The Phase II trial aims to evaluate the efficacy of DNV3837 in pathological conditions (through monitoring of symptoms, stool analysis, etc.), as well as to consolidate the safety and pharmacokinetic data of the antibiotic candidate.

This trial is concentrated in the United States. It will take place in two stages:

  • In the first phase, involving 5 centers, a cohort of 10 patients with moderate to severe CDI will be treated with DNV3837. At the end of this phase, the DSMB*** will review the interim results.
  • The second phase will involve 30 patients with severe CDI and will be carried out in 15 investigation centers. This will be an open-label randomized trial testing DNV3837 (in 2/3 of patients) against an approved standard of care**** (1/3 of patients) for comparison purposes.

The results of this clinical trial should be available by the end of 2020.

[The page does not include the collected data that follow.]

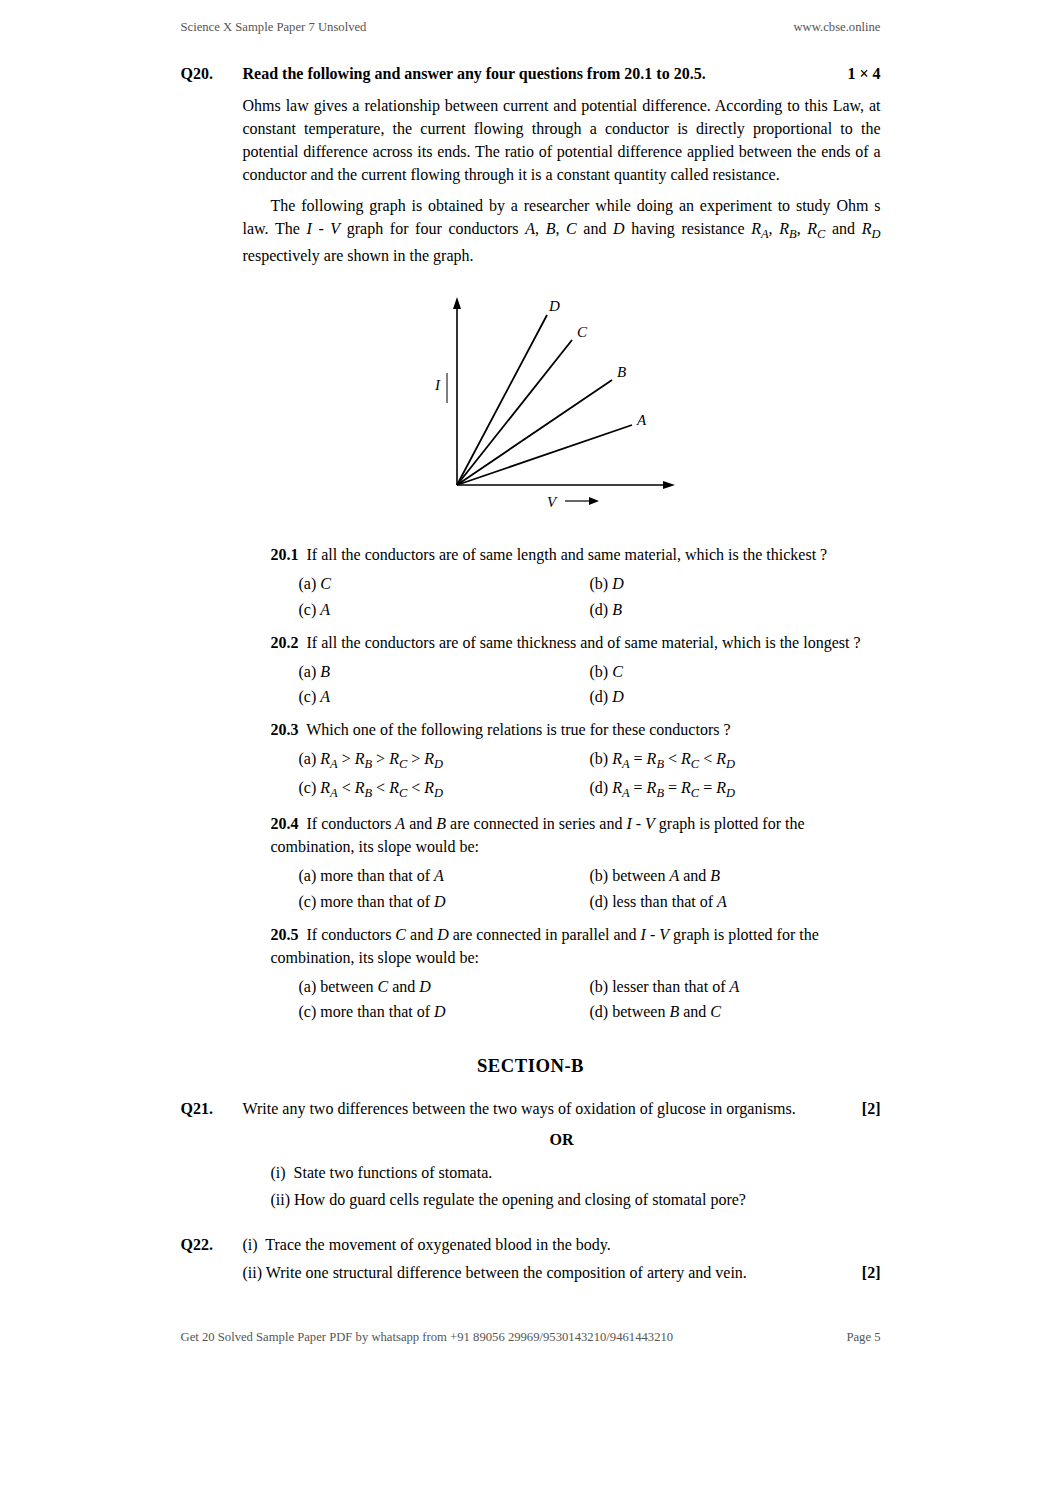Science X Sample Paper 7 Unsolved
www.cbse.online
Q20.
1 × 4 Read the following and answer any four questions from 20.1 to 20.5.
Ohms law gives a relationship between current and potential difference. According to this Law, at constant temperature, the current flowing through a conductor is directly proportional to the potential difference across its ends. The ratio of potential difference applied between the ends of a conductor and the current flowing through it is a constant quantity called resistance.
The following graph is obtained by a researcher while doing an experiment to study Ohm s law. The I - V graph for four conductors A, B, C and D having resistance RA, RB, RC and RD respectively are shown in the graph.
D C B A I V
20.1 If all the conductors are of same length and same material, which is the thickest ?
(a) C
(b) D
(c) A
(d) B
20.2 If all the conductors are of same thickness and of same material, which is the longest ?
(a) B
(b) C
(c) A
(d) D
20.3 Which one of the following relations is true for these conductors ?
(a) RA > RB > RC > RD
(b) RA = RB < RC < RD
(c) RA < RB < RC < RD
(d) RA = RB = RC = RD
20.4 If conductors A and B are connected in series and I - V graph is plotted for the combination, its slope would be:
(a) more than that of A
(b) between A and B
(c) more than that of D
(d) less than that of A
20.5 If conductors C and D are connected in parallel and I - V graph is plotted for the combination, its slope would be:
(a) between C and D
(b) lesser than that of A
(c) more than that of D
(d) between B and C
SECTION-B
Q21.
Write any two differences between the two ways of oxidation of glucose in organisms.[2]
OR
(i) State two functions of stomata.
(ii) How do guard cells regulate the opening and closing of stomatal pore?
Q22.
(i) Trace the movement of oxygenated blood in the body.
(ii) Write one structural difference between the composition of artery and vein.[2]
Get 20 Solved Sample Paper PDF by whatsapp from +91 89056 29969/9530143210/9461443210
Page 5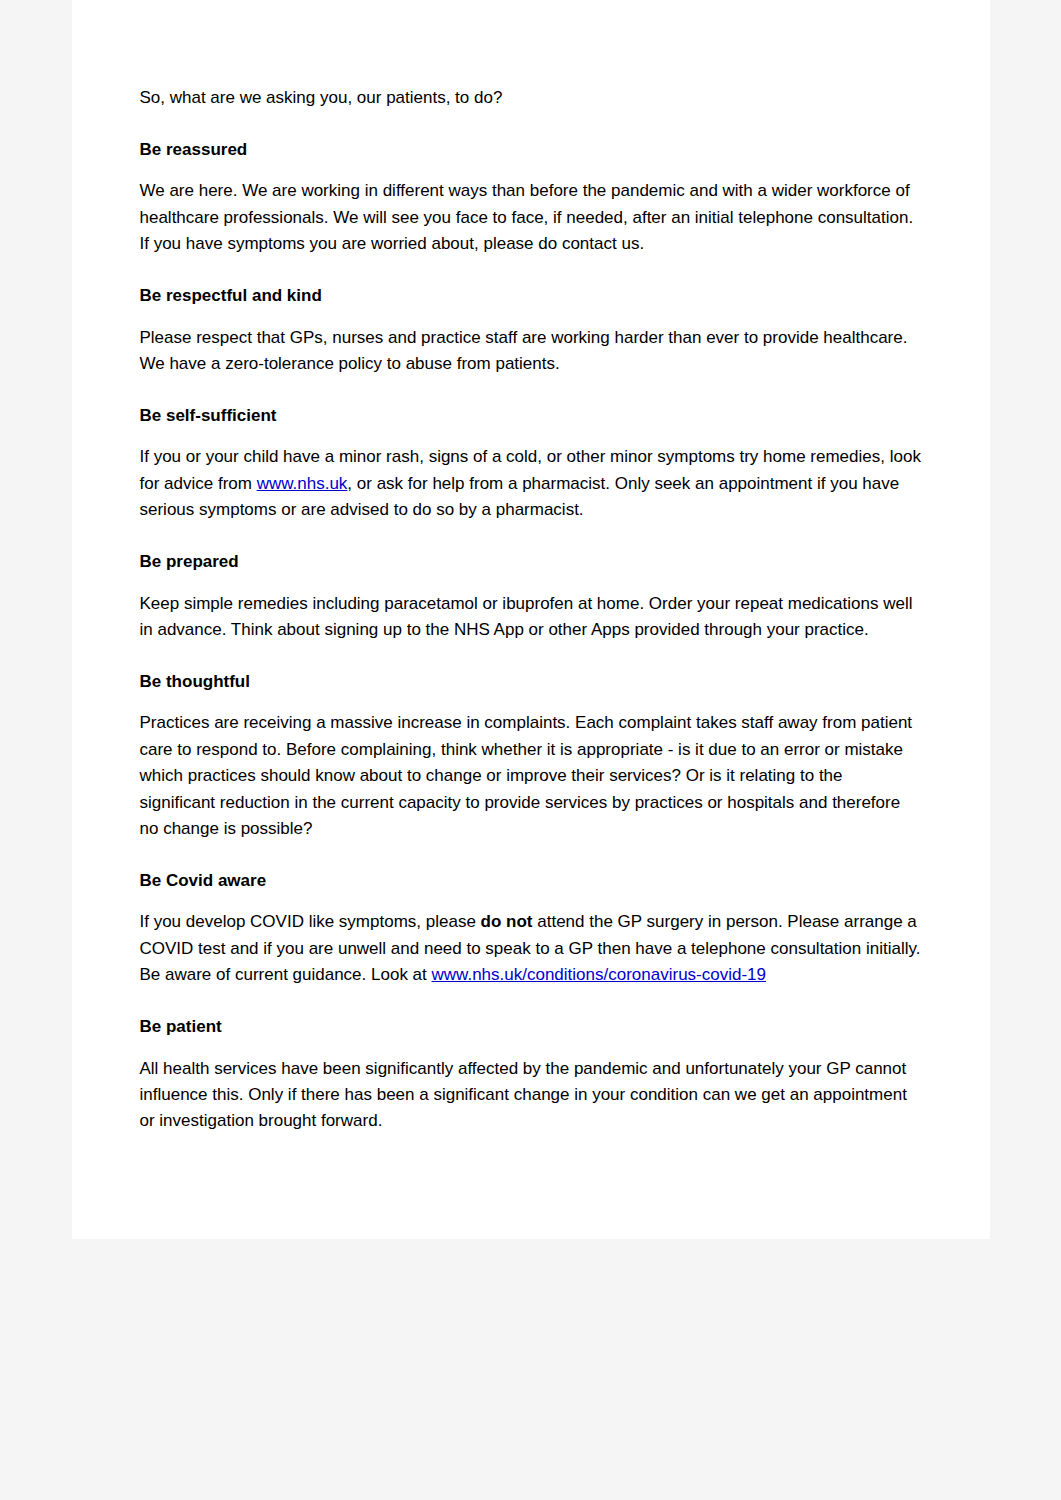So, what are we asking you, our patients, to do?
Be reassured
We are here. We are working in different ways than before the pandemic and with a wider workforce of healthcare professionals. We will see you face to face, if needed, after an initial telephone consultation. If you have symptoms you are worried about, please do contact us.
Be respectful and kind
Please respect that GPs, nurses and practice staff are working harder than ever to provide healthcare. We have a zero-tolerance policy to abuse from patients.
Be self-sufficient
If you or your child have a minor rash, signs of a cold, or other minor symptoms try home remedies, look for advice from www.nhs.uk, or ask for help from a pharmacist. Only seek an appointment if you have serious symptoms or are advised to do so by a pharmacist.
Be prepared
Keep simple remedies including paracetamol or ibuprofen at home. Order your repeat medications well in advance. Think about signing up to the NHS App or other Apps provided through your practice.
Be thoughtful
Practices are receiving a massive increase in complaints. Each complaint takes staff away from patient care to respond to. Before complaining, think whether it is appropriate - is it due to an error or mistake which practices should know about to change or improve their services? Or is it relating to the significant reduction in the current capacity to provide services by practices or hospitals and therefore no change is possible?
Be Covid aware
If you develop COVID like symptoms, please do not attend the GP surgery in person. Please arrange a COVID test and if you are unwell and need to speak to a GP then have a telephone consultation initially. Be aware of current guidance. Look at www.nhs.uk/conditions/coronavirus-covid-19
Be patient
All health services have been significantly affected by the pandemic and unfortunately your GP cannot influence this. Only if there has been a significant change in your condition can we get an appointment or investigation brought forward.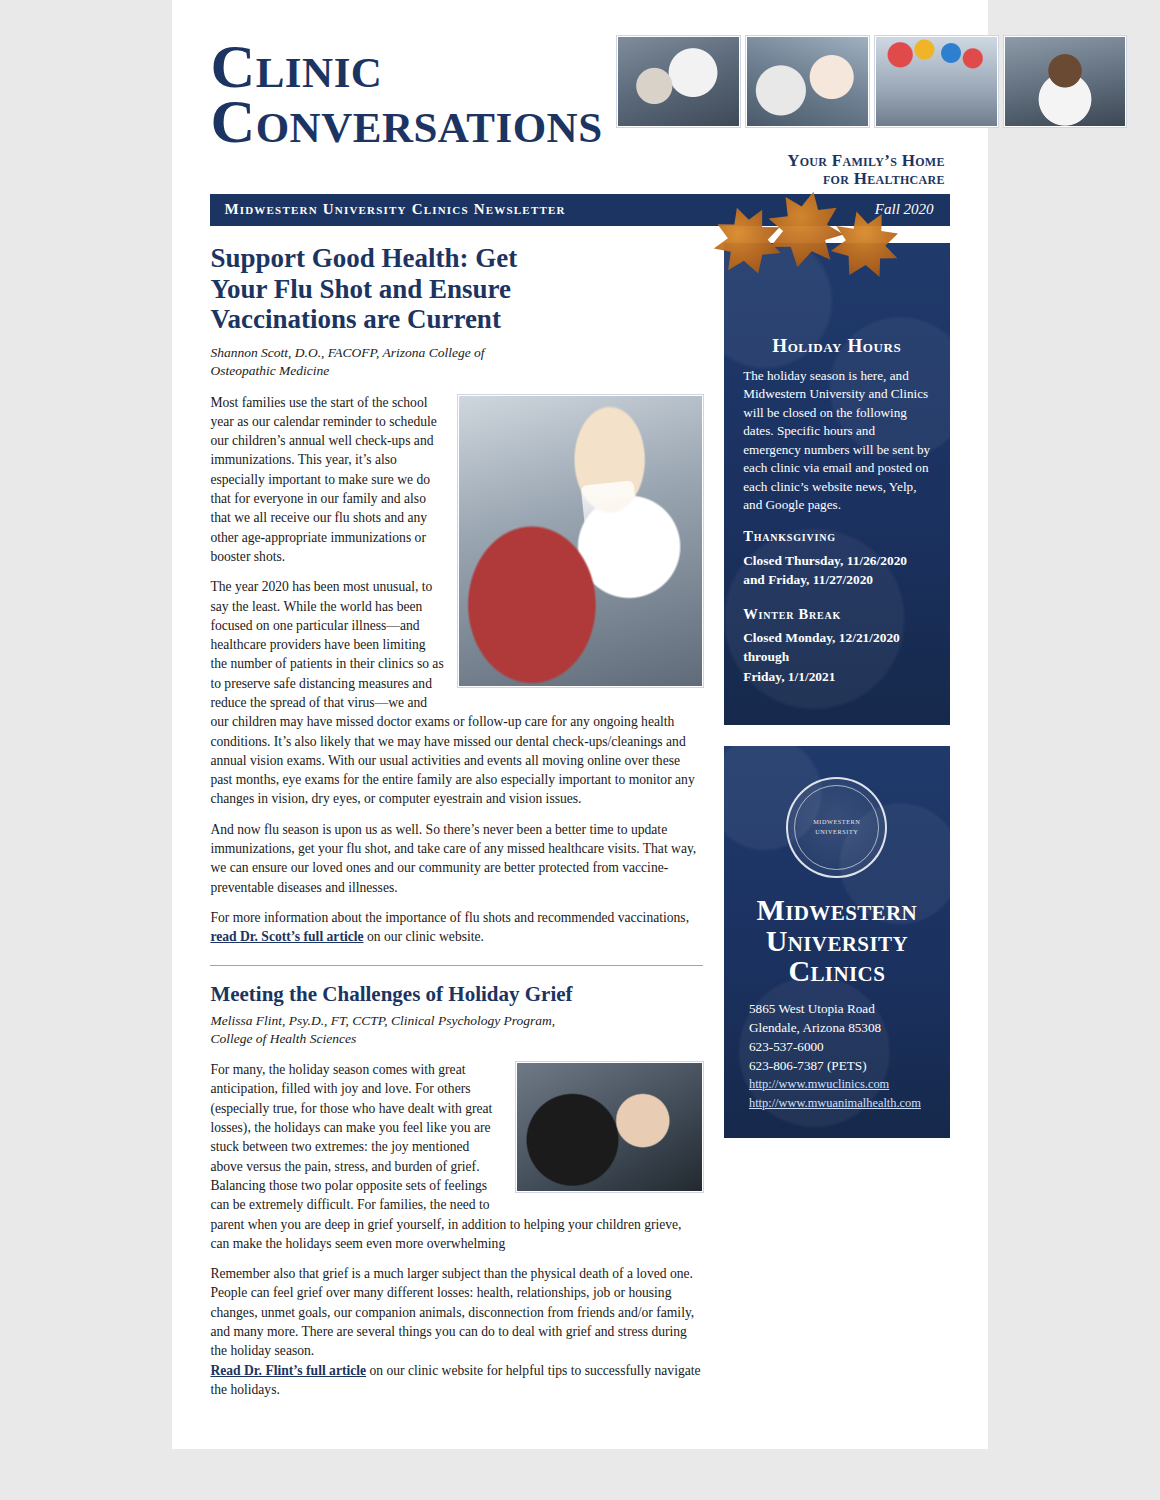Clinic Conversations
Your Family’s Home
for Healthcare
Midwestern University Clinics Newsletter
Fall 2020
Support Good Health: Get
Your Flu Shot and Ensure
Vaccinations are Current
Shannon Scott, D.O., FACOFP, Arizona College of
Osteopathic Medicine
Most families use the start of the school year as our calendar reminder to schedule our children’s annual well check-ups and immunizations. This year, it’s also especially important to make sure we do that for everyone in our family and also that we all receive our flu shots and any other age-appropriate immunizations or booster shots.
The year 2020 has been most unusual, to say the least. While the world has been focused on one particular illness—and healthcare providers have been limiting the number of patients in their clinics so as to preserve safe distancing measures and reduce the spread of that virus—we and our children may have missed doctor exams or follow-up care for any ongoing health conditions. It’s also likely that we may have missed our dental check-ups/cleanings and annual vision exams. With our usual activities and events all moving online over these past months, eye exams for the entire family are also especially important to monitor any changes in vision, dry eyes, or computer eyestrain and vision issues.
And now flu season is upon us as well. So there’s never been a better time to update immunizations, get your flu shot, and take care of any missed healthcare visits. That way, we can ensure our loved ones and our community are better protected from vaccine-preventable diseases and illnesses.
For more information about the importance of flu shots and recommended vaccinations,
read Dr. Scott’s full article on our clinic website.
Meeting the Challenges of Holiday Grief
Melissa Flint, Psy.D., FT, CCTP, Clinical Psychology Program,
College of Health Sciences
For many, the holiday season comes with great anticipation, filled with joy and love. For others (especially true, for those who have dealt with great losses), the holidays can make you feel like you are stuck between two extremes: the joy mentioned above versus the pain, stress, and burden of grief. Balancing those two polar opposite sets of feelings can be extremely difficult. For families, the need to parent when you are deep in grief yourself, in addition to helping your children grieve, can make the holidays seem even more overwhelming
Remember also that grief is a much larger subject than the physical death of a loved one. People can feel grief over many different losses: health, relationships, job or housing changes, unmet goals, our companion animals, disconnection from friends and/or family, and many more. There are several things you can do to deal with grief and stress during the holiday season.
Read Dr. Flint’s full article on our clinic website for helpful tips to successfully navigate the holidays.
Holiday Hours
The holiday season is here, and Midwestern University and Clinics will be closed on the following dates. Specific hours and emergency numbers will be sent by each clinic via email and posted on each clinic’s website news, Yelp, and Google pages.
Thanksgiving
Closed Thursday, 11/26/2020 and Friday, 11/27/2020
Winter Break
Closed Monday, 12/21/2020 through Friday, 1/1/2021
Midwestern University Clinics
5865 West Utopia Road
Glendale, Arizona 85308
623-537-6000
623-806-7387 (PETS)
http://www.mwuclinics.com
http://www.mwuanimalhealth.com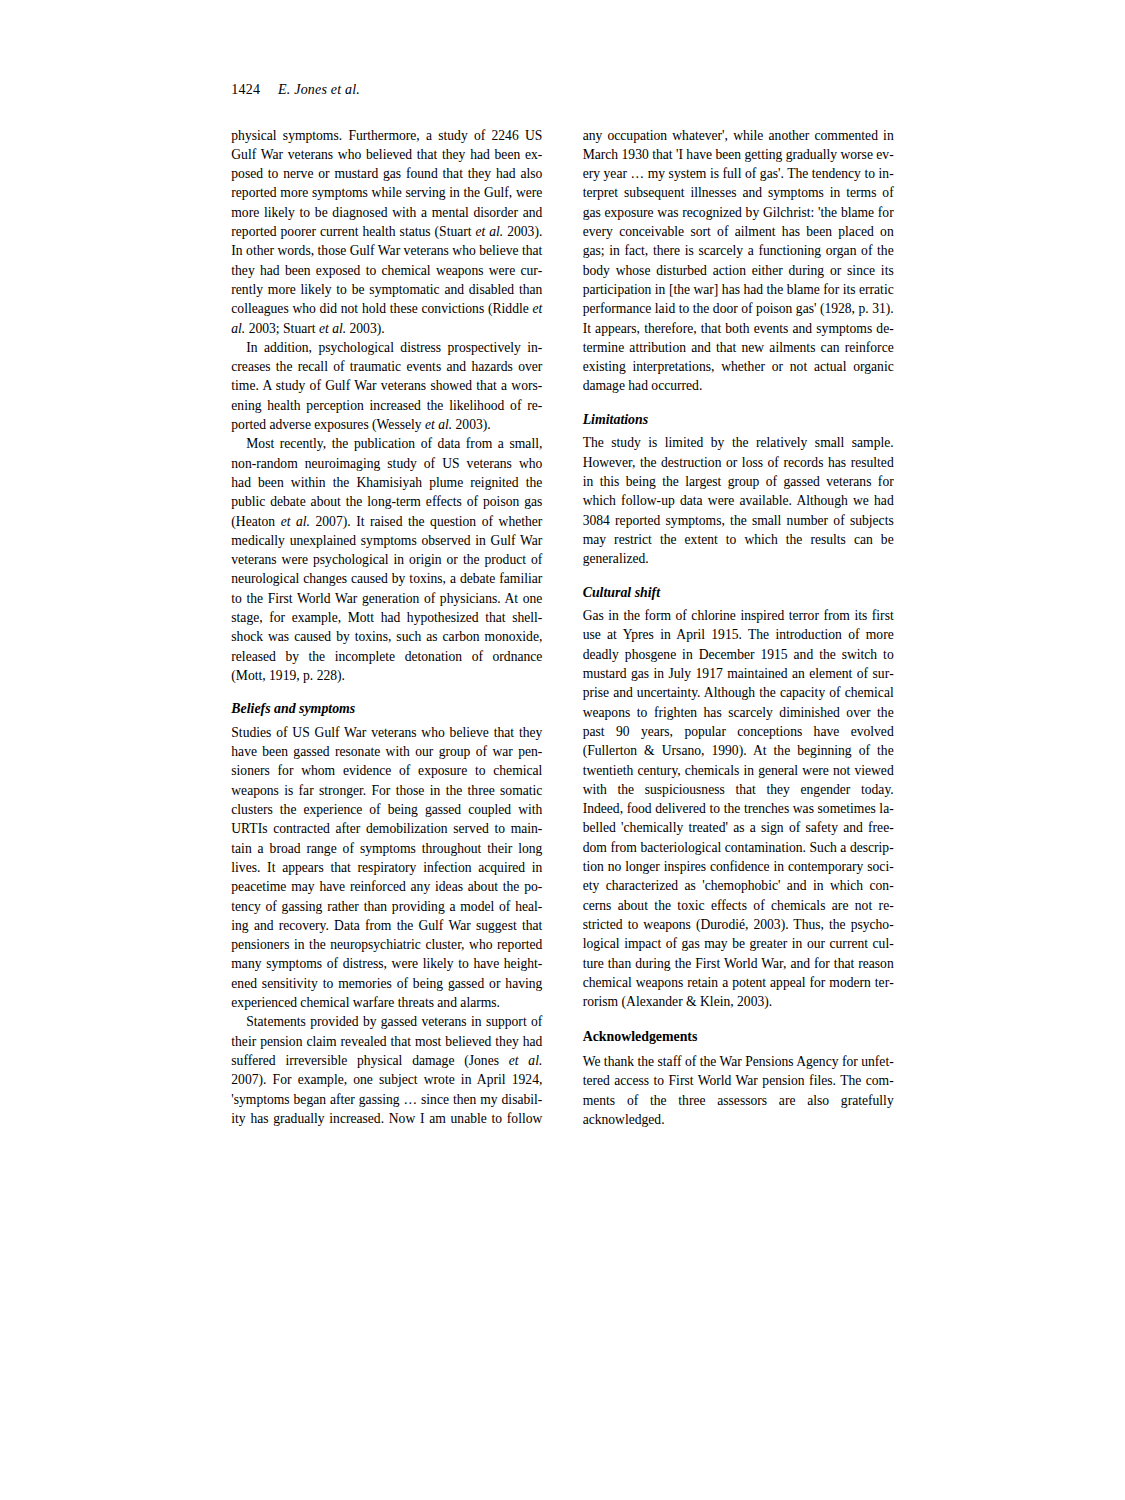1424 E. Jones et al.
physical symptoms. Furthermore, a study of 2246 US Gulf War veterans who believed that they had been exposed to nerve or mustard gas found that they had also reported more symptoms while serving in the Gulf, were more likely to be diagnosed with a mental disorder and reported poorer current health status (Stuart et al. 2003). In other words, those Gulf War veterans who believe that they had been exposed to chemical weapons were currently more likely to be symptomatic and disabled than colleagues who did not hold these convictions (Riddle et al. 2003; Stuart et al. 2003).
In addition, psychological distress prospectively increases the recall of traumatic events and hazards over time. A study of Gulf War veterans showed that a worsening health perception increased the likelihood of reported adverse exposures (Wessely et al. 2003).
Most recently, the publication of data from a small, non-random neuroimaging study of US veterans who had been within the Khamisiyah plume reignited the public debate about the long-term effects of poison gas (Heaton et al. 2007). It raised the question of whether medically unexplained symptoms observed in Gulf War veterans were psychological in origin or the product of neurological changes caused by toxins, a debate familiar to the First World War generation of physicians. At one stage, for example, Mott had hypothesized that shell-shock was caused by toxins, such as carbon monoxide, released by the incomplete detonation of ordnance (Mott, 1919, p. 228).
Beliefs and symptoms
Studies of US Gulf War veterans who believe that they have been gassed resonate with our group of war pensioners for whom evidence of exposure to chemical weapons is far stronger. For those in the three somatic clusters the experience of being gassed coupled with URTIs contracted after demobilization served to maintain a broad range of symptoms throughout their long lives. It appears that respiratory infection acquired in peacetime may have reinforced any ideas about the potency of gassing rather than providing a model of healing and recovery. Data from the Gulf War suggest that pensioners in the neuropsychiatric cluster, who reported many symptoms of distress, were likely to have heightened sensitivity to memories of being gassed or having experienced chemical warfare threats and alarms.
Statements provided by gassed veterans in support of their pension claim revealed that most believed they had suffered irreversible physical damage (Jones et al. 2007). For example, one subject wrote in April 1924, 'symptoms began after gassing … since then my disability has gradually increased. Now I am unable to follow any occupation whatever', while another commented in March 1930 that 'I have been getting gradually worse every year … my system is full of gas'. The tendency to interpret subsequent illnesses and symptoms in terms of gas exposure was recognized by Gilchrist: 'the blame for every conceivable sort of ailment has been placed on gas; in fact, there is scarcely a functioning organ of the body whose disturbed action either during or since its participation in [the war] has had the blame for its erratic performance laid to the door of poison gas' (1928, p. 31). It appears, therefore, that both events and symptoms determine attribution and that new ailments can reinforce existing interpretations, whether or not actual organic damage had occurred.
Limitations
The study is limited by the relatively small sample. However, the destruction or loss of records has resulted in this being the largest group of gassed veterans for which follow-up data were available. Although we had 3084 reported symptoms, the small number of subjects may restrict the extent to which the results can be generalized.
Cultural shift
Gas in the form of chlorine inspired terror from its first use at Ypres in April 1915. The introduction of more deadly phosgene in December 1915 and the switch to mustard gas in July 1917 maintained an element of surprise and uncertainty. Although the capacity of chemical weapons to frighten has scarcely diminished over the past 90 years, popular conceptions have evolved (Fullerton & Ursano, 1990). At the beginning of the twentieth century, chemicals in general were not viewed with the suspiciousness that they engender today. Indeed, food delivered to the trenches was sometimes labelled 'chemically treated' as a sign of safety and freedom from bacteriological contamination. Such a description no longer inspires confidence in contemporary society characterized as 'chemophobic' and in which concerns about the toxic effects of chemicals are not restricted to weapons (Durodié, 2003). Thus, the psychological impact of gas may be greater in our current culture than during the First World War, and for that reason chemical weapons retain a potent appeal for modern terrorism (Alexander & Klein, 2003).
Acknowledgements
We thank the staff of the War Pensions Agency for unfettered access to First World War pension files. The comments of the three assessors are also gratefully acknowledged.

 “The start of this Phase II clinical trial is a significant step forward for DEINOVE and a great hope for patients. We are very proud to provide a potential solution to this unmet medical need and, to this end, work with the best American specialists in this area. The investigation centers are very committed to conducting this trial which, in the event of positive results, will be an important milestone towards the registration of DNV3837,” said Dr. Georges Gaudriault, Scientific Director of DEINOVE.

This announcement echoes warnings issued by the WHO about the lack of antibiotics renewal.

Dr. Tedros Adhanom Ghebreyesus, Director-General of WHO, declared last January 17 « Never has the threat of antimicrobial resistance been more immediate and the need for solutions more urgent ».

https://www.who.int/news-room/detail/17-01-2020-lack-of-new-antibiotics-threatens-global-efforts-to-contain-drug-resistant-infections

 

* Source: CDC (US Centers for Disease Control and Prevention)

** ‘Fast Track’ status facilitates the development of the molecule through a faster and more flexible regulatory review of the application. The QIDP designation gives the drug exclusive access to the market for an additional five-year period. These designations are granted by the FDA to drugs under development that meet critical and unmet therapeutic needs.

*** DSMB – Data Safety Monitoring Board: a group of independent experts tasked to review the data generated during the trial and make recommendations on patient safety as well as trial relevance and validity.

**** Standard treatments approved in the United States for the treatment of CDIs include vancomycin, fidaxomicin and metronidazole (all three antibiotics). The choice will be at the discretion of the clinicians.